It is time for a change in direction.

Look at you options.

They have done you a favour.

mamamam · 14/10/2008 14:54

This really reminded me of my situation in architecture - I felt all washed up last year before birth of No 3. Anyway I started a home business completely away from my field, but its amazing. I'm now so positive and happy to be working building something for me and my future. Its going great and expanding when everything else is heading into recession. Its really flexible, its fun and social, and to cap it all, its really well paid. The same opportunity is there for you. If you think you may be interested send me an email and we can arrange to talk. If you're not interested, just know there will be a light at the end of the tunnel.

TantieTowie · 14/10/2008 16:02

I'd definitely advocate a move into working for yourself in some way that doesn't involve office-based work. I've been freelance for three years now as a business writer and journalist (was on staff at a paper before) and I have to say the more I do it the less I'd want to go back to the world of employment.

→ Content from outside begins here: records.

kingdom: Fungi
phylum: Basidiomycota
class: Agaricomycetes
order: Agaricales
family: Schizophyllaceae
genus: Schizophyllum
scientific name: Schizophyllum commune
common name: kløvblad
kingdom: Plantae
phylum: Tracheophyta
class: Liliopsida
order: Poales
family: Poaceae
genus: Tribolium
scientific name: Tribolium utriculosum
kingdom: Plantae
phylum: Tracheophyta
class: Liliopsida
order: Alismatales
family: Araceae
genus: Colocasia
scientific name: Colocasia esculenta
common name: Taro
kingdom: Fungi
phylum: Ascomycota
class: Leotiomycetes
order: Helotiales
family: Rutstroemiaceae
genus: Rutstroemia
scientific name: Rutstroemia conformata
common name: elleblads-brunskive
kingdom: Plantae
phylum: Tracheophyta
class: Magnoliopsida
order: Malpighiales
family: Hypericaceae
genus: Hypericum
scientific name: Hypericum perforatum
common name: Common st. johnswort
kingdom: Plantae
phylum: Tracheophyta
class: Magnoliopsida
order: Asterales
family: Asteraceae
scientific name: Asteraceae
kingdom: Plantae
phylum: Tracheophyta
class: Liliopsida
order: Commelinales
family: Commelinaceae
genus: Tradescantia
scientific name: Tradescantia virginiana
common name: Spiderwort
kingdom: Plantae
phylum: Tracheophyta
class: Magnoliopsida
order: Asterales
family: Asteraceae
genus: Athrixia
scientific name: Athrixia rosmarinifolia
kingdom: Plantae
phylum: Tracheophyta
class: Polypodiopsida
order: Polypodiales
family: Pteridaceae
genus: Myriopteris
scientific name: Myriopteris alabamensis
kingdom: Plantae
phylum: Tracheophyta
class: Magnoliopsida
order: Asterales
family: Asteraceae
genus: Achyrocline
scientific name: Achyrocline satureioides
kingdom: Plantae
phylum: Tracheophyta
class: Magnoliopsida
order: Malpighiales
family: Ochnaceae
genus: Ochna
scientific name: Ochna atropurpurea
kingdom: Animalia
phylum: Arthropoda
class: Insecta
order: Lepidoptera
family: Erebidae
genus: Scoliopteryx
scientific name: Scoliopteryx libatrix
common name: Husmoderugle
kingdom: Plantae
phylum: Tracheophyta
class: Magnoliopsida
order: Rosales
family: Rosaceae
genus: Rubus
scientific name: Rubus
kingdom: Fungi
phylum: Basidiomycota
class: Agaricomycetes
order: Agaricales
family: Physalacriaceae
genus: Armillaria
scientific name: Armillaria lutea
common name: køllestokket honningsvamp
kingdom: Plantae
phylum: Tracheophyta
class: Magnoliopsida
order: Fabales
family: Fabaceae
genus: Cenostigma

Working this way has its own frustrations but they are more than compensated for by the flexibility. It is such a more efficient use of my time and abilities - as long as I'm organised I can do whatever child-related stuff I need to, almost whenever I need to while enjoying the fact that when I work evenings and weekends I'm being paid for it.

I'd probably have trouble getting into the world of employment again- but I don't think that's a direction I'll want to go in again anyhow. Certainly not till after the primary school years and DS is only 21 months old now, so that's a while.

But I really do remember vividly that it is so hard to get out of the mindset of needing to have an office-based job. In my case it helped that DH is also a freelancer and I could see it worked for him.